Liu Y S, Dong Y J, Zhang J, Yu H L, Feng J F, Yang X F
College of Physics and Electronic Engineering, Changshu Institute of Technology, Changshu 215500, People's Republic of China.
Nanotechnology. 2018 Mar 23;29(12):125201. doi: 10.1088/1361-6528/aaa999.

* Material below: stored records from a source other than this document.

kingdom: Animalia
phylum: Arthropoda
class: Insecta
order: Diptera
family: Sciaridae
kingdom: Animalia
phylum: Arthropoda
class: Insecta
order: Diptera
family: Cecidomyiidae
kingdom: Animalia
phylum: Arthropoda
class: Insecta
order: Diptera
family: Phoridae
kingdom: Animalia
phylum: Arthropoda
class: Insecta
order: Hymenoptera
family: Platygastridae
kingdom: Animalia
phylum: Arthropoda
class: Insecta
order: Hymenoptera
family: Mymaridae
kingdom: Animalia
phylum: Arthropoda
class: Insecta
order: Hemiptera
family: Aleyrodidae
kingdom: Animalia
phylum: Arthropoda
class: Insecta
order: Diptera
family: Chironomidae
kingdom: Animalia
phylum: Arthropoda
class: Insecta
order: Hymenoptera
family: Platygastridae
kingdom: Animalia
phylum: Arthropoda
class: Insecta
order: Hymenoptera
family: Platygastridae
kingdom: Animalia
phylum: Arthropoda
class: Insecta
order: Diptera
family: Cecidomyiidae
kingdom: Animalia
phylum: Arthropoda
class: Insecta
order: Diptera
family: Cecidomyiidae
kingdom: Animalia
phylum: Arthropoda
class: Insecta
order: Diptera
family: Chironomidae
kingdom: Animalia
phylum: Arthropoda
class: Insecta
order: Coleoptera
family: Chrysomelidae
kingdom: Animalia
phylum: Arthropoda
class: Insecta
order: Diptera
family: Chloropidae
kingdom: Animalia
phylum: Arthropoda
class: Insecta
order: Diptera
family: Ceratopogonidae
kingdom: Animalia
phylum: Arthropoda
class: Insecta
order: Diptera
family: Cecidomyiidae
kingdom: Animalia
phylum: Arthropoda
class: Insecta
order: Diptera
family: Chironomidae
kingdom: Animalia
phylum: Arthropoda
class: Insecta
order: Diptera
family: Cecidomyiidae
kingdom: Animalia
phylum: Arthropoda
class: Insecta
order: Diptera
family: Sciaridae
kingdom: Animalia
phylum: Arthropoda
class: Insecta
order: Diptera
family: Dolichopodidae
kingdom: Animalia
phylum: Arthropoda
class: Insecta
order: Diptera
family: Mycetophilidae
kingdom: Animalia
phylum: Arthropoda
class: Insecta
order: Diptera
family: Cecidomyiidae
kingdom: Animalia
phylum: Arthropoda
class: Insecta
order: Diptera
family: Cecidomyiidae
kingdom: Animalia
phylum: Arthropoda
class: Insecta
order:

Zigzag silicene nanoribbons (ZSiNRs) in the ferromagnetic edge ordering have a metallic behavior, which limits their applications in spintronics. Here a robustly half-metallic property is achieved by the boron substitution doping at the edge of ZSiNRs. When the impurity atom is replaced by the aluminum atom, the doped ZSiNRs possess a spin semiconducting property. Its band gap is suppressed with the increase of ribbon's width, and a pure thermal spin current is achieved by modulating ribbon's width. Moreover, a negative differential thermoelectric resistance in the thermal charge current appears as the temperature gradient increases, which originates from the fact that the spin-up and spin-down thermal charge currents have diverse increasing rates at different temperature gradient regions. Our results put forward a promising route to design multi-functional spintronic devices which may be applied in future low-power-consumption technologies.
具有铁磁边缘排序的锯齿形硅烯纳米带(ZSiNRs)具有金属行为,这限制了它们在自旋电子学中的应用。在此,通过在ZSiNRs边缘进行硼替代掺杂实现了稳健的半金属特性。当杂质原子被铝原子取代时,掺杂的ZSiNRs具有自旋半导体特性。其带隙随着纳米带宽度的增加而被抑制,并且通过调节纳米带宽度实现了纯热自旋电流。此外,随着温度梯度增加,热电荷电流中出现负微分热电阻,这源于自旋向上和自旋向下的热电荷电流在不同温度梯度区域具有不同的增加速率。我们的结果提出了一条设计多功能自旋电子器件的有前景的途径,这些器件可能应用于未来的低功耗技术。